Now do the one with the Fonz!
Ayeeeee.

ballsofsteelandfury

“Mary’s Christmas Lodge dream is as dead as Gramps entire left side. ”

You sir, have a gift for words. My favorite line of the post, by far.

Moose -The End Is Well Nigh
Moose -The End Is Well Nigh
ballsofsteelandfury

It amazes me the things that you, Moose, are able to find on the Internet.

Enrico Pallazzo

It appears that–yes–I would like to have intercourse with Erin Karpluk.
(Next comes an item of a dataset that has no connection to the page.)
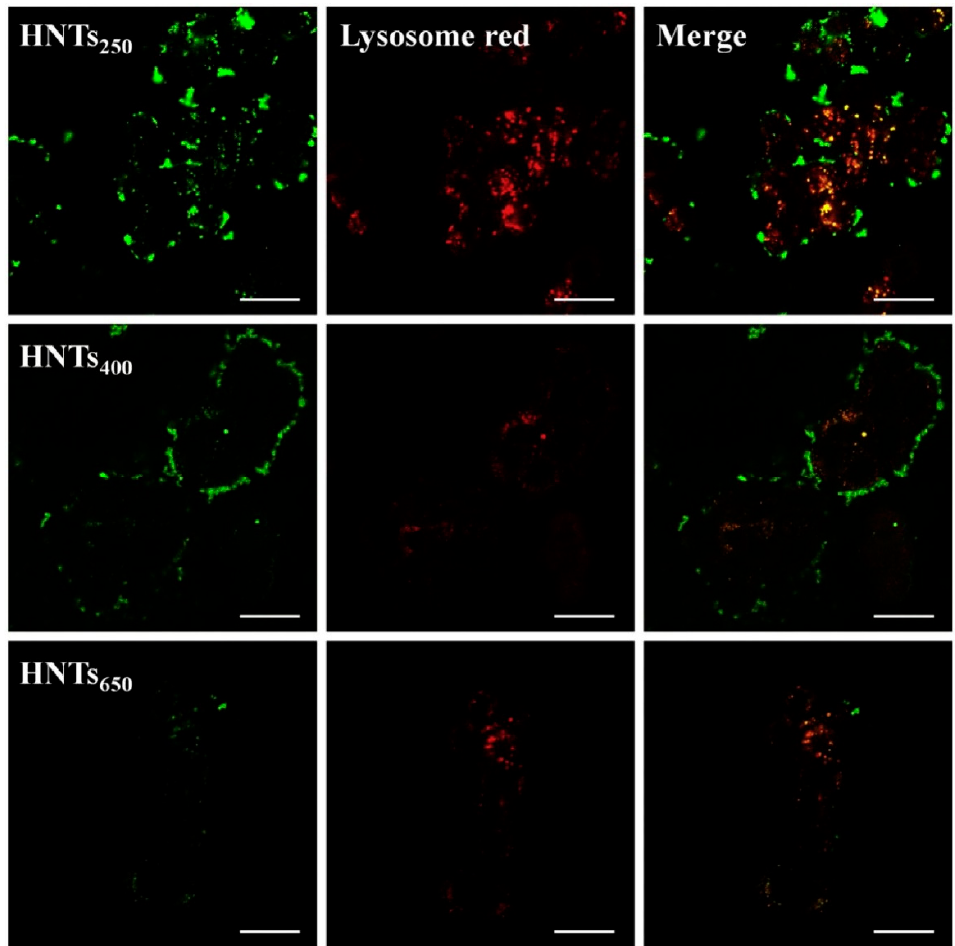
Figure 3. Intracellular uptake and subcellular distribution of HNTs 250 , HNTs 400 , and HNTs 650 with HT-29 cells. Scale bar = 25 µm. Reprinted from Colloids and Surfaces A , Vol. 585, Juan Liao, Siyu Peng, Mei Long, Yaya Zhang, Huaming Yang, Yi Zhang, Jing Huang, Nano-Bio interactions of clay nanotubes with colon cancer cells, No. 124242, Copyright (2020), with permission from Elsevier.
Moose -The End Is Well Nigh
Moose -The End Is Well Nigh

SECONDS!

*different oriface

Moose -The End Is Well Nigh
Moose -The End Is Well Nigh

OK, that typo actually works.

Bloody Lethal
Bloody Lethal

Cha right?

SonOfSpam

Looking forward to the next dead artist presentation on the Hallmark Channel: “Jean-Michel Basquiat’s Heroin Holiday starring Pam Dawber and Steve Guttenberg”

Fun fact: Thomas Kinkade was such a wonderful Christian that his four children all have the middle name “Christian.” Kinkade also liked to drink to excess and sexually harass women. Artistically, his peers include George W. Bush and the Spanish lady who fucked up the Jesus mural.

indieguy
indieguy

Frank Stella’s holiday extravaganza was pretty enough to watch but there wasn’t much substance to it

blaxabbath

Gramps is gonna die and they’re gonna lose the cabin when the county unconstitutionally (state, not federal) raises the property taxes 450% overnight to make up for their budget windfalls that came from some crafty accounting down at the state house.

Oh no, schools will still close, but now the money will still be available for developer-directed land swap deals and the local economy will be saved!

jjfozz

“Thomas Pinkades Christmas Log” would sell nicely in certain adult themed stores.

Sill Bimmons
Sill Bimmons

Have you seen the series “Atheists Watch (Religious Movie Title)” by TheBibleReloaded on YouTube?

Funny stuff.

https://www.youtube.com/user/TheBibleReloaded

BrettFavresColonoscopy

This is the finest piece of writing I’ve ever read in a review. Suck it, Leitch.

PhilSimmsKentuckyMethCookbook
PhilSimmsKentuckyMethCookbook

Also not to be confused with Thomas Kincade’s Christmas Log, sponsored by Taco Bell.

Lothar of the Hill People
Lothar of the Hill People

Wait, wait, wait, WAIT!

Taco Bell shits are never log-like in their consistency. More like some kindling that’s gone through a wood-chipper.

Bloody Lethal
Bloody Lethal

Yes, in my experience Taco Bell shits are usually “nothin’ but net”, meaning they could strain through a colander.

The Right Reverend Electric Mayhem

You might want to consult a medical professional, L

Rikki-Tikki-Deadly

Also not to be confused with Thomas Kinkade’s Christmas Frog, sponsored by The Cheese Eating Surrender Monkeys Socialist Collective.

Beerguyrob

Also not to be confused with Reuben Kincaid’s master thesis: “If you’re big enough to get away with it, then it’s right. That’s international law.”

http://www.lyndsanity.com/wp-content/uploads/2014/01/reuben.jpg

Sill Bimmons
Sill Bimmons

Also not to be confused with Thomas Kinkade’s Christmas Bog, sponsored by The Glasgow Amalgamated Peat Corporation.